Angka mengangguk, “enak. Kapan-kapan buatin lagi buat gue.”
Ara tidak membalas. Tidak mengangguk ataupun menggeleng.
“Oh, ya. Besok udah mulai UAS kan?” Ara mengalihkan topik pembicaraan. “Lo udah belajar?”
Angka menatap Ara horor. “Menurut lo?”
Ara menggendikan bahu nya. “Ya mana gue tahu,” sahutnya sedikit ketus.
Melihat wajah Ara yang menatapnya kesal, Angka justru tersenyum lalu berkata, “iya gue udah belajar. Ngapain sih ngeributin belajar padahal setahu gue lo itu di rangking terakhir kelas biasa aja. Terus sekarang kenapa?”
Angka benar, dia sudah menduduki peringkat terakhir di kelasnya selama dua semester yang lalu. Lantas kenapa semester ini ia meributkan untuk belajar?
Ohhh, mungkin pengaruh dari Aluna yang setiap hari selama enam hari ini selalu telaten mengajarinya berbagai macam pelajaran sehingga ia bisa menikmati belajar dan tidak merasa bosan saat belajar.
“Cuma nanya aja,” balasnya.
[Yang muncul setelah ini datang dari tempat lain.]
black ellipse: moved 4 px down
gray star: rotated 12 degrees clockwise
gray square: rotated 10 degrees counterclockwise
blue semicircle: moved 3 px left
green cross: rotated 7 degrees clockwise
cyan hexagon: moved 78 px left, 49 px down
Tentu saja ia tak ingin mengatakan kalau Aluna lah yang membuatnya termotivasi belajar sekarang ini.
“Oh ya, lo habis ini pulang ya, gue mau belajar biar gak peringkat terakhir lagi.” Ara berkata datar.
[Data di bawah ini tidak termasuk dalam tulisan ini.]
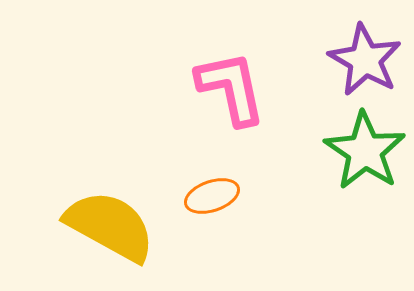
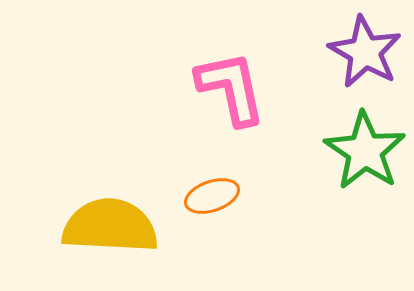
purple star: moved 8 px up
yellow semicircle: rotated 26 degrees counterclockwise
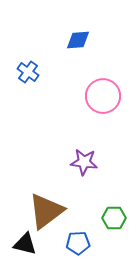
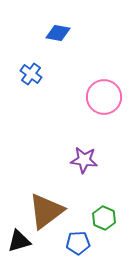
blue diamond: moved 20 px left, 7 px up; rotated 15 degrees clockwise
blue cross: moved 3 px right, 2 px down
pink circle: moved 1 px right, 1 px down
purple star: moved 2 px up
green hexagon: moved 10 px left; rotated 25 degrees clockwise
black triangle: moved 6 px left, 3 px up; rotated 30 degrees counterclockwise
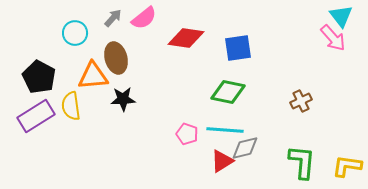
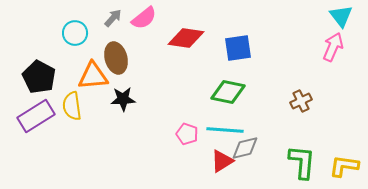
pink arrow: moved 9 px down; rotated 116 degrees counterclockwise
yellow semicircle: moved 1 px right
yellow L-shape: moved 3 px left
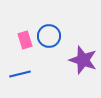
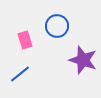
blue circle: moved 8 px right, 10 px up
blue line: rotated 25 degrees counterclockwise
“Eh, gue di usir nih?” Angka yang baru saja menghabiskan makanannya menatap Ara bingung.
“Iya, gue mau belajar.” Ara menekankan kata belajar.
“Jadi gue ini tamu yang di undang kemudian di usir, ya?” Ara tertawa mendengar kalimat Angka.
“Jadi lo mau nginep?” tawar Ara main-main.
“Hehehe, enggak kok. Gue mau nemenin lo belajar, boleh?”
“Gue peringkat terakhir di kelas loh, kalau lo mau ngajarin gue lo harus ekstra sabar.”
Angka menaikkan sebelah alisnya, “siapa yang mau ngajarin lo?” katanya membuat Ara menoleh menatap Angka lekat, “gue tadi bilang mau nemenin lo.”
Malu dengan dirinya sendiri yang salah mendengar kalimat Angka tadi membuat Ara berseru, “pulang, Angka!”
Tapi Angka tertawa. “Gak mau, gue mau nemenin lo belajar biar gak peringkat terakhir lagi.”